*Task instructions*. Counting only lines below that contain the string "right", give the total as a single number.

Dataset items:
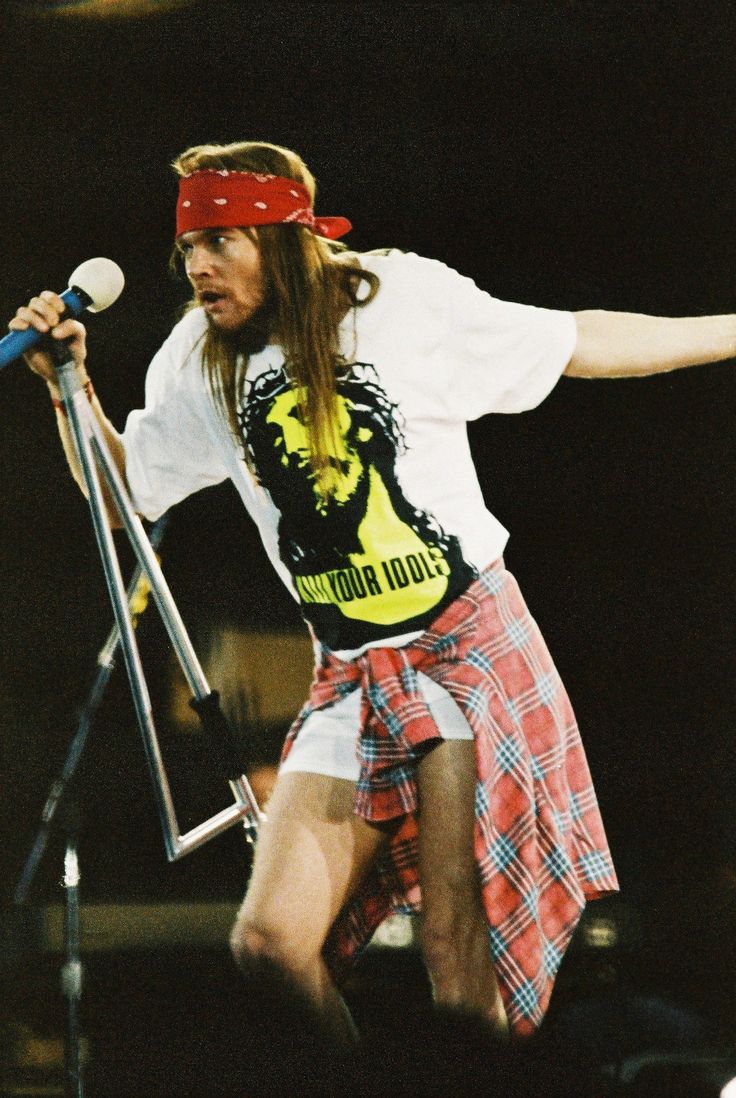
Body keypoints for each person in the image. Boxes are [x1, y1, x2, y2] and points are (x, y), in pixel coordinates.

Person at [10, 140, 734, 1044]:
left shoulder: (398, 302)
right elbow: (126, 497)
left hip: (462, 652)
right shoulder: (201, 354)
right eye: (187, 248)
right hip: (350, 672)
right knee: (270, 943)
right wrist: (68, 386)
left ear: (281, 236)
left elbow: (579, 340)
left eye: (221, 241)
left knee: (455, 949)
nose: (197, 266)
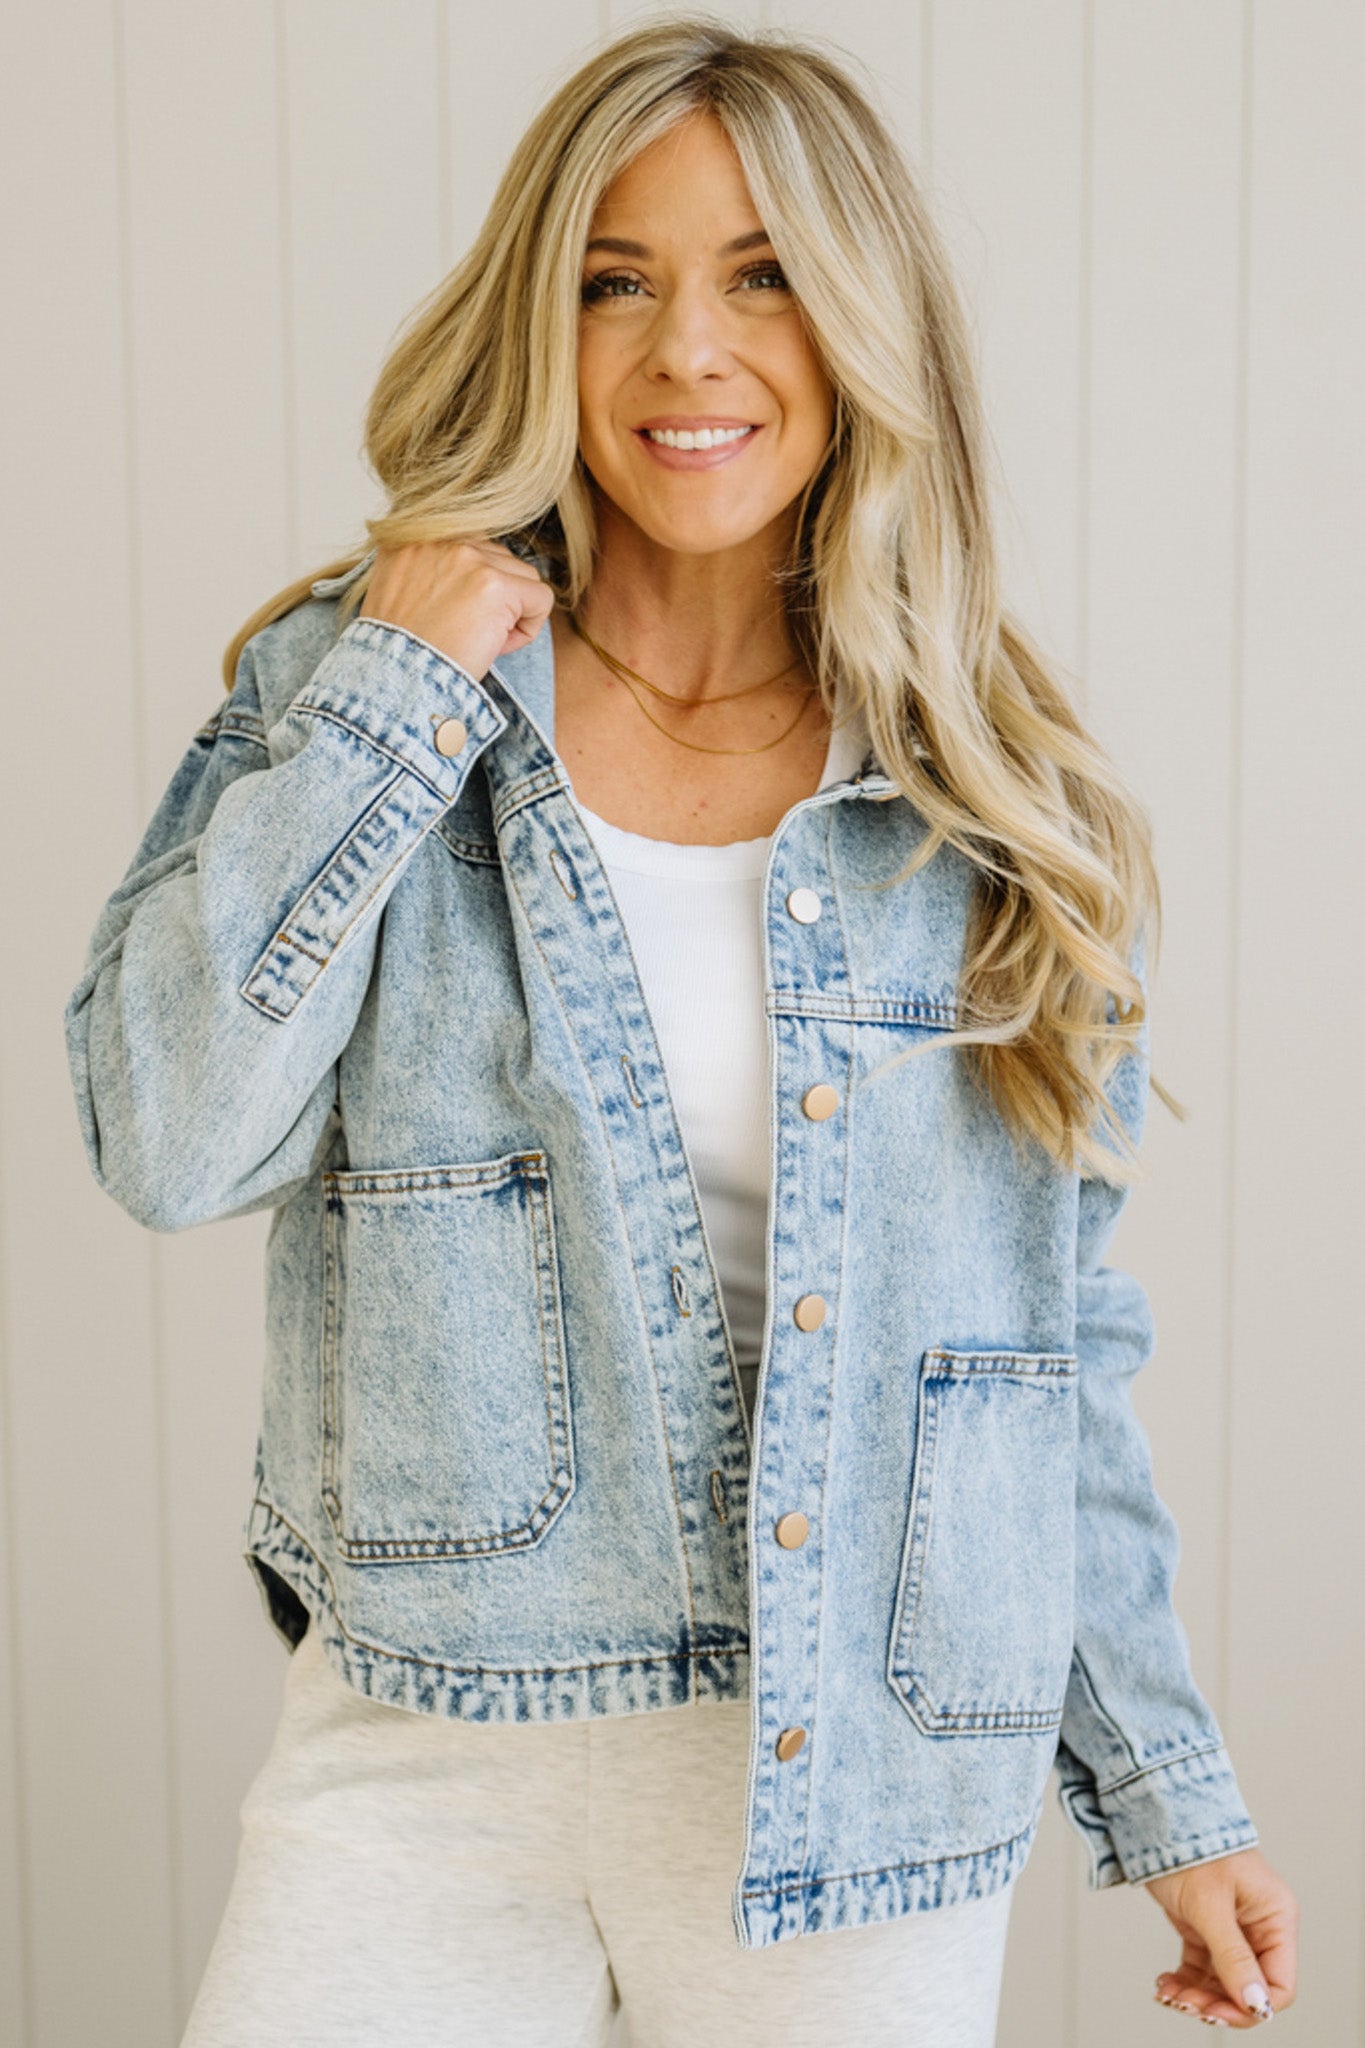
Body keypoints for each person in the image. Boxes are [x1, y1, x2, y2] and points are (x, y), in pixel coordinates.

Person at [63, 16, 1298, 2045]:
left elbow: (1042, 1365)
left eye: (762, 278)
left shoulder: (991, 806)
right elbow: (167, 1137)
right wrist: (395, 694)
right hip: (428, 1730)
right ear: (535, 322)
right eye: (612, 281)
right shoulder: (361, 680)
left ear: (861, 331)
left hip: (861, 1777)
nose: (683, 354)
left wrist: (1163, 1784)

*Solution*. 12